Visualizing and Predicting Analysis of Cricket Match - Part 2
This blog is continuation of the previous blog Visualizing and Predicting Analysis of Cricket Match - Part 1
IPL Score Prediction using Deep Learning
Since its inception in 2008, the IPL has drawn spectators from all over the world. A high level of uncertainty and last-minute tension led fans to watch the match. In a short period, the IPL has become the highest-grossing cricket league. In cricket matches, we often see score lines that indicate the probability of a team winning based on the current match situation. This prediction is usually made with the help of data analysis. Before advances in machine learning, predictions were usually based on intuition or some basic algorithms. The image above clearly shows how bad it is to use run rate as the only factor to predict the final score in a cricket match with a limited number of overs.

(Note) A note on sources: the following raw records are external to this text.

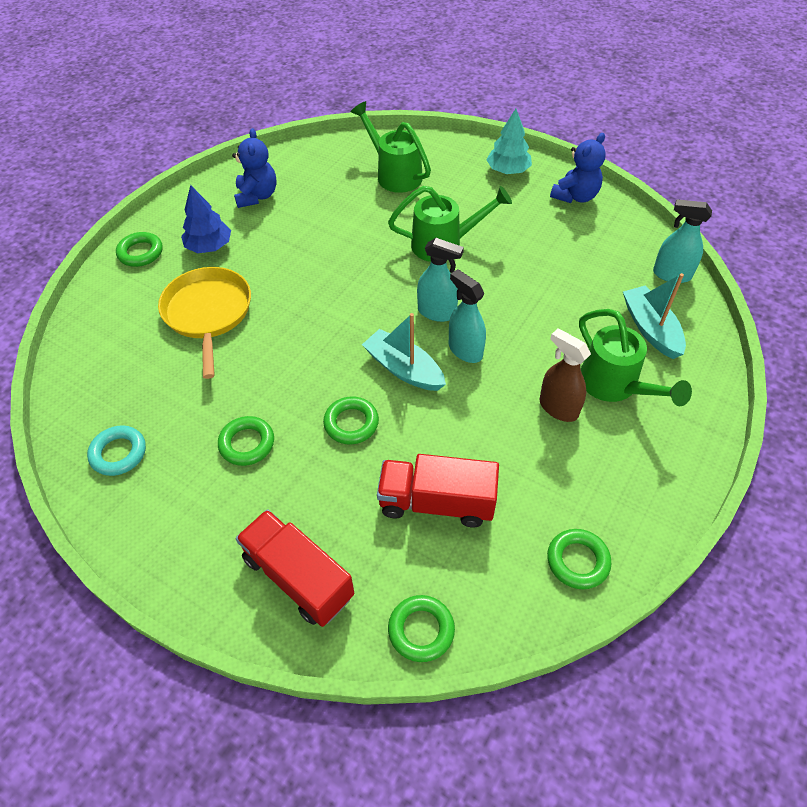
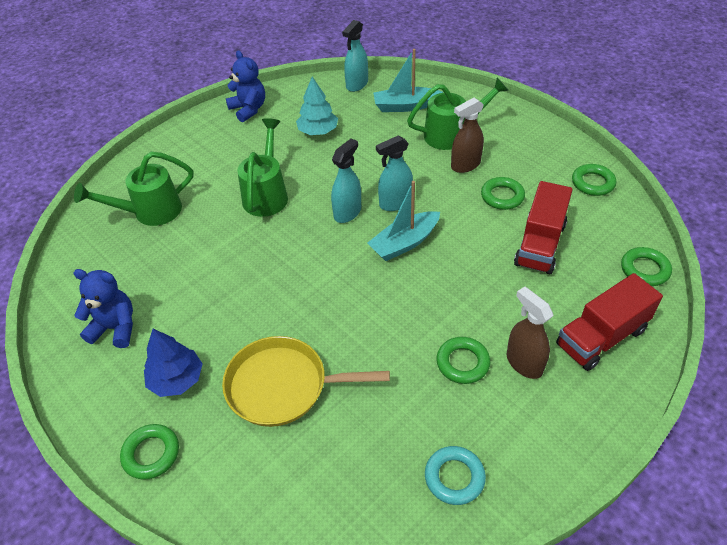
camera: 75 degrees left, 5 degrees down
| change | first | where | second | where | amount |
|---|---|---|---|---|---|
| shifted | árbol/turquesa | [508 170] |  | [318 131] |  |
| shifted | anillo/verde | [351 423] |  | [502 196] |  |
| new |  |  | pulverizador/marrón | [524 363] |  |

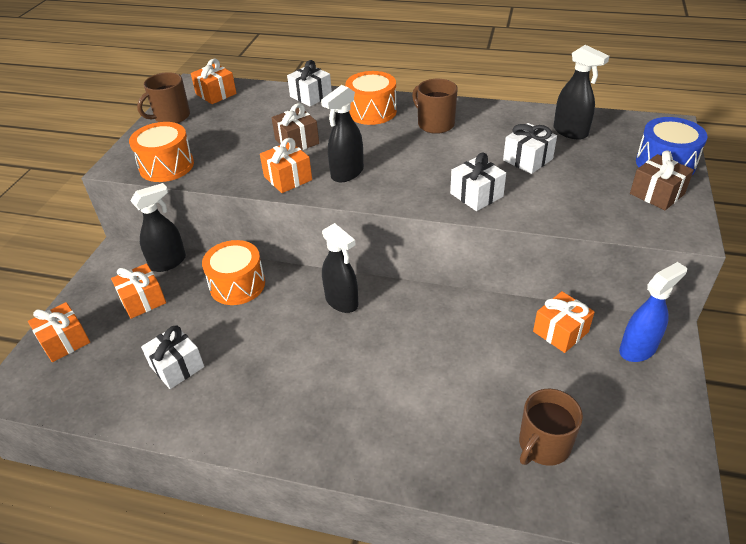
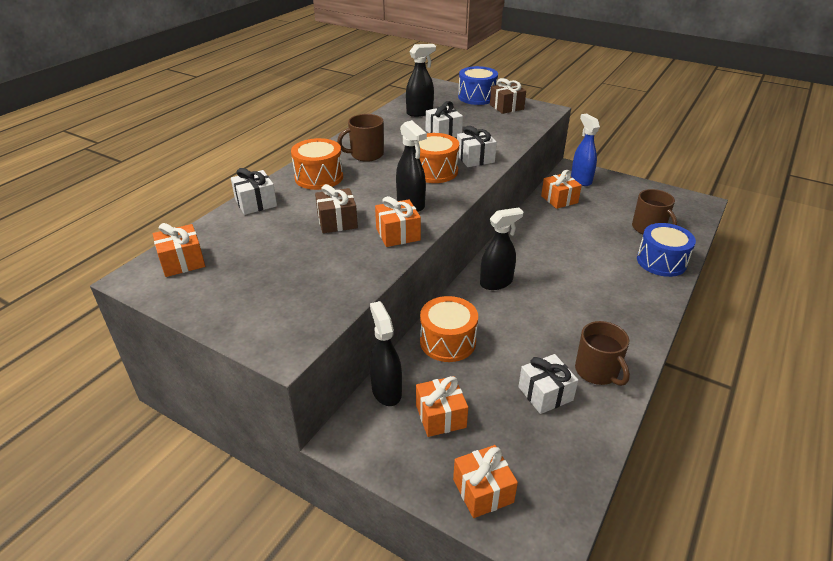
camera: 75 degrees left, 5 degrees down
| change | first | where | second | where | amount |
|---|---|---|---|---|---|
| shifted | tambor/naranja | [166 166] |  | [434 171] |  |
| shifted | taza/marrón | [171 117] |  | [597 371] |  |
| new |  |  | tambor/azul | [661 261] |  |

As a cricket fan, it is fascinating to visualize cricket statistics. I've researched various blogs to find patterns that can be used to predict IPL match scores in advance.
Why Deep Learning?
We humans find it difficult to recognize patterns in vast amounts of data. This is where machine learning and deep learning come into play. It learns how players and teams have previously played against opposing teams and train the model accordingly. We used attribute-aware deep learning, which can perform much better than previous models and provide accurate results, as we can achieve moderate accuracy using machine learning algorithms alone.
Tools used:
- Jupyter Notebook / Google colab
- Visual Studio
Technology used:
- Deep Learning
- Machine Learning
- Flask (Front-end integration).
- For the smooth running of the project, we have used some libraries like Pandas, NumPy, TensorFlow, Scikit-learn, and Matplotlib.

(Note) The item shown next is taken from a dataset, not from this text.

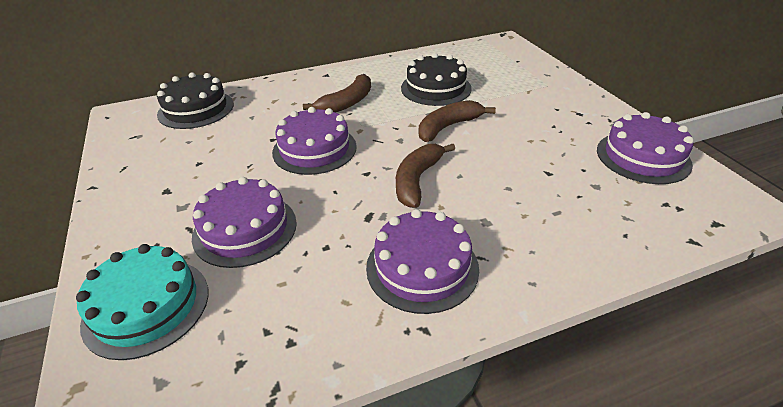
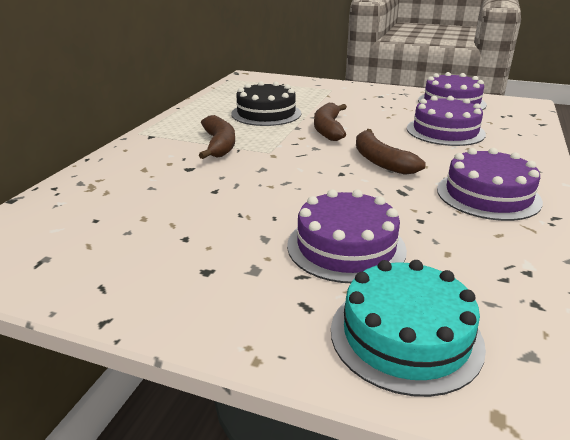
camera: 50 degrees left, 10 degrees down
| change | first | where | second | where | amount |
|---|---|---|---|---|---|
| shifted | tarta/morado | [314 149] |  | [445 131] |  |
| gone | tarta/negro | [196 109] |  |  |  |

The architecture of the model
Step-by-step implementation:
First, let's import all the necessary libraries:
Python3
import pandas as pd
import numpy as np
import matplotlib.pyplot as plt
import seaborn as sns
from sklearn import preprocessing
Step 1: Understanding the dataset!
We got the data from https://cricsheet.org/downloads/ipl.zip as Cricsheet is considered a good platform for data collection when working with cricket data. Includes data from 2007 to 2021. IPL player statistics were used to analyze performance from here to improve the accuracy of the model. This dataset contains details for each IPL player from 2016 to 2019. I made some changes to the dataset. B. Added a new column named 'y' containing the runs scored in his first 6 overs of that particular innings.
Step 2: Data cleaning and formatting
We imported both datasets into a dataframe using pandas using the .read_csv() method and the first 5 lines of each record are displayed. We made some changes to the dataset like added a new column named "y" containing the runs scored in his first six overs of that particular innings.
Python3
ipl2 = pd.read_csv('ipl2_dataset.csv')
ipl2.head()
Python3
data = pd.read_csv('IPL Player Stats - 2016 till 2019.csv')
data.head()
Now, we will merge both datasets.
Python3
ipl2= ipl2.drop(['Unnamed: 0','extras','match_id', 'runs_off_bat'],axis = 1)
new_ipl2 = pd.merge(ipl2,data,left_on='striker',right_on='Player',how='left')
new_ipl2.drop(['wicket_type', 'player_dismissed'],axis=1,inplace=True)
new_ipl2.columns
After merging the columns and removing new unwanted columns, we have the following columns left. Here's the modified dataset.
There are various ways to fill null values in our dataset. Here I am simply replacing the categorical values, which are nan with '.'
Python3
str_cols = new_ipl2.columns[new_ipl.dtypes==object]
new_ipl2[str_cols] = new_ipl2[str_cols].fillna('.')
Step 3: Encoding the categorical data to numerical values.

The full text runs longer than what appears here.